Number three son is Neil, who developed into a quality bowling all rounder. At club level he would be classed as medium fast, but it was his aggressive nature and knack of hitting the seam on a regular basis that made him difficult to play. If there was any moisture in the wicket then Neil would exploit it.

He started the usual way through the County youth set up and also played a couple of second eleven fixtures, but it was his performances for Welbeck that impressed Lincolnshire enough to sign him in 1989 and he continued to have eight good years with the County, the pinnacle probably playing in the minor counties cup final at Lords.

Neil was the only son that left Welbeck to play in another league. In 1993 he went to pro in the Birmingham League for Coventry and North Warwick and in 1994 he won the player of the year award which was voted on by the league umpires.

If we add to that the fact that he also played for the England Amateur side from 1991 to 1995 then it becomes clear that he was a class act.

Neil returned to Welbeck as player, then as coach and then as administrator and is now Charlie’s business partner mainly running their sister business Proskins. His son Robert also played through the county set up and now plays Premier League cricket for Welbeck as an all rounder.

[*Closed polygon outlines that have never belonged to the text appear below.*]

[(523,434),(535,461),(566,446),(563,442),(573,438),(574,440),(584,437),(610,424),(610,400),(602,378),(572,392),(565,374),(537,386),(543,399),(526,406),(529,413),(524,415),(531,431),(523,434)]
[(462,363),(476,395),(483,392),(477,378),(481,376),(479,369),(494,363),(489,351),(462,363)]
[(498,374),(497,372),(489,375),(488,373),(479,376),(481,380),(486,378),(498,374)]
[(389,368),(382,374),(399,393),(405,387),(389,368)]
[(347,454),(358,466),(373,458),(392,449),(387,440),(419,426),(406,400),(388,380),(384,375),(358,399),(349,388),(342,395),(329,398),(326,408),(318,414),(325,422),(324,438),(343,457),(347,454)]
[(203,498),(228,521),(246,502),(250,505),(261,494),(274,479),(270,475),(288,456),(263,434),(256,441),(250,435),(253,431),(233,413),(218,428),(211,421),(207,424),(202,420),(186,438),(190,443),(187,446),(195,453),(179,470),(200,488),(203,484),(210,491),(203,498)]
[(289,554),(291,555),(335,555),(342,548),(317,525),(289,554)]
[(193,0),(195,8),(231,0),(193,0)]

Last son David has probably the least impressive cv of them all but could arguably have turned out to have been the best. He played for Notts at under 13 level, but then broke his finger badly and missed out until he was given a few games at under17. In earlier times his performances for Welbeck would have seen him trialling for the county side, but now this doesn’t seem to happen anymore.

Dave was another all rounder but this time as an off break bowler. Charlie has often said that if there was a fantasy cricket league for league cricketers, then Dave would have been the most expensive player. He regularly took around 50 wickets a season and as a batsman was the man for a crisis who would score hundreds coming in at number seven to win a game. Mental toughness was one thing all the lads had in common, but Dave had it in spades. Even now if the team is struggling, someone will say, “We could do with a Dave French innings.”

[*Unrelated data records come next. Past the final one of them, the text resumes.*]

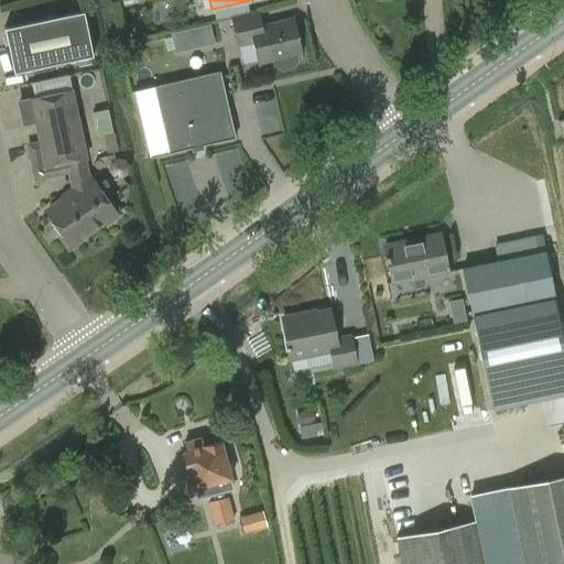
[(259,10),(230,17),(237,47),(253,43),(258,64),(273,61),(274,66),(281,69),(292,67),(296,61),(295,56),(301,55),(293,18),(262,24),(259,10)]
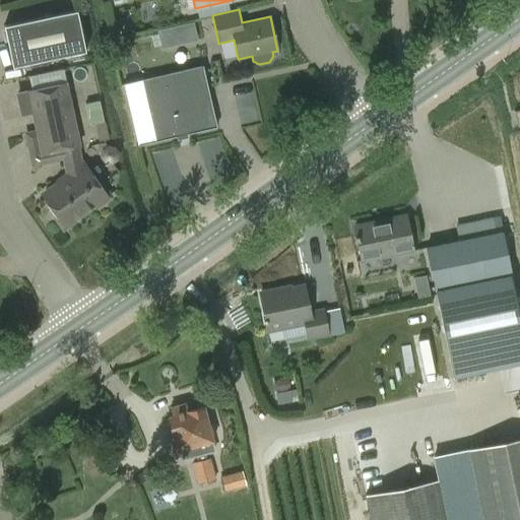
[(11,67),(84,51),(75,10),(2,26),(11,67)]
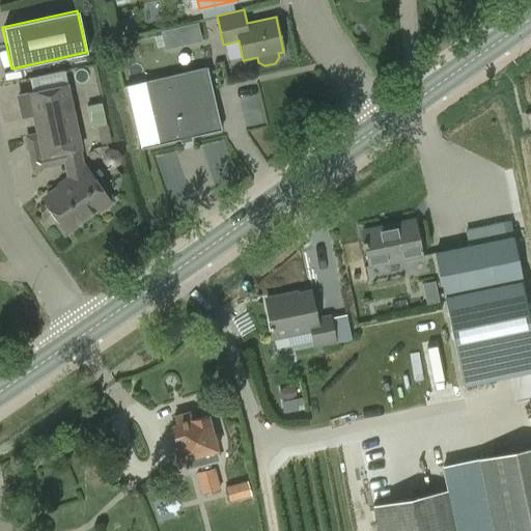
[(166,48),(180,45),(177,26),(162,29),(166,48)]
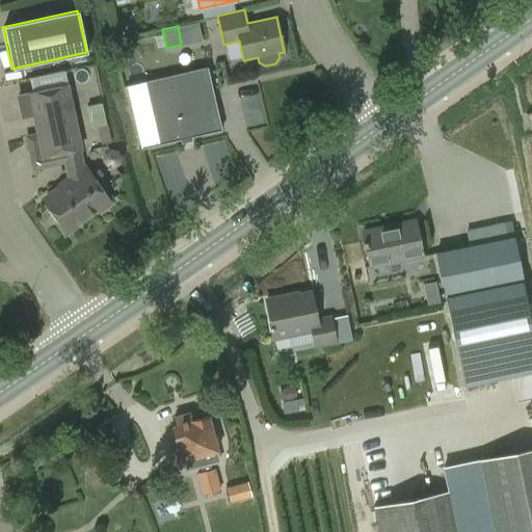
[(126,86),(139,149),(220,130),(206,69),(126,86)]
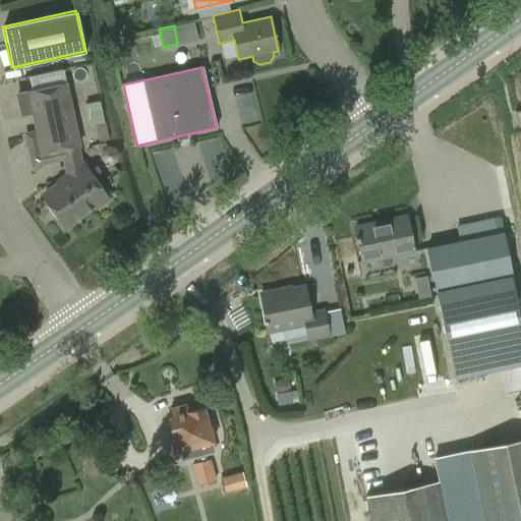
[(65,84),(17,95),(21,114),(31,112),(35,131),(24,134),(31,160),(38,164),(63,159),(67,178),(43,195),(57,216),(54,219),(62,231),(74,222),(71,219),(95,203),(97,207),(110,196),(99,181),(96,183),(83,167),(80,169),(75,146),(78,145),(65,84)]
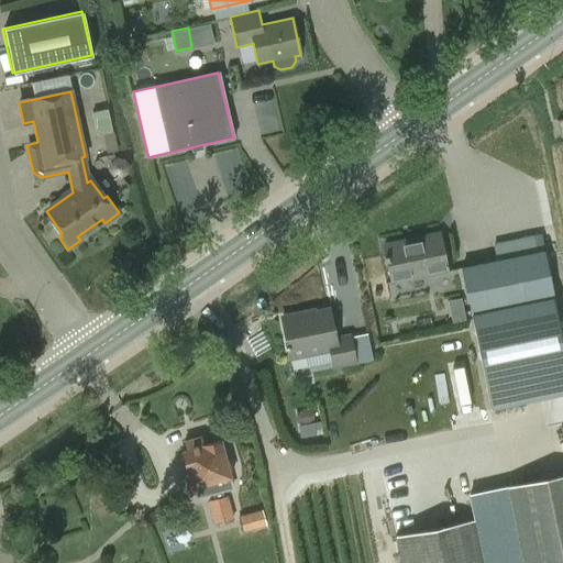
[(105,132),(111,131),(107,109),(91,112),(95,133),(105,132)]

He now lives in Woking having spent three years in Buenos Aires and another three years in Paris.

You may all have noticed that daughter Debbie has not been mentioned yet, and it was stated at the beginning that there would be more of her later. Well if I said that she married Tim Ball, those of you who follow Notts closely may feel their ears begin to twitch.

 Debbie has two sons, Jonathan who also plays for Welbeck as a good quality league off spinner and useful batsman was the first, and Jacob was the second. Jake was a naturally gifted young sportsman, but didn’t figure much in the Notts age groups. However at 18 he was starting to put in some useful performances as an opening bowler for Welbeck and was invited down to the nets at Trent Bridge to bowl at the England batsmen during the test series against Australia. His efforts caught the attention of the England coaching staff and he was asked to join the Notts academy. The following year he was selected for the England under 19’s, and he made his first team debut. Jake has just started his second year in his second two year contract & has broke through into the 4 day side at Nottinghamshire as he looks to progress as a professional cricketer. Debbie has more than played her part!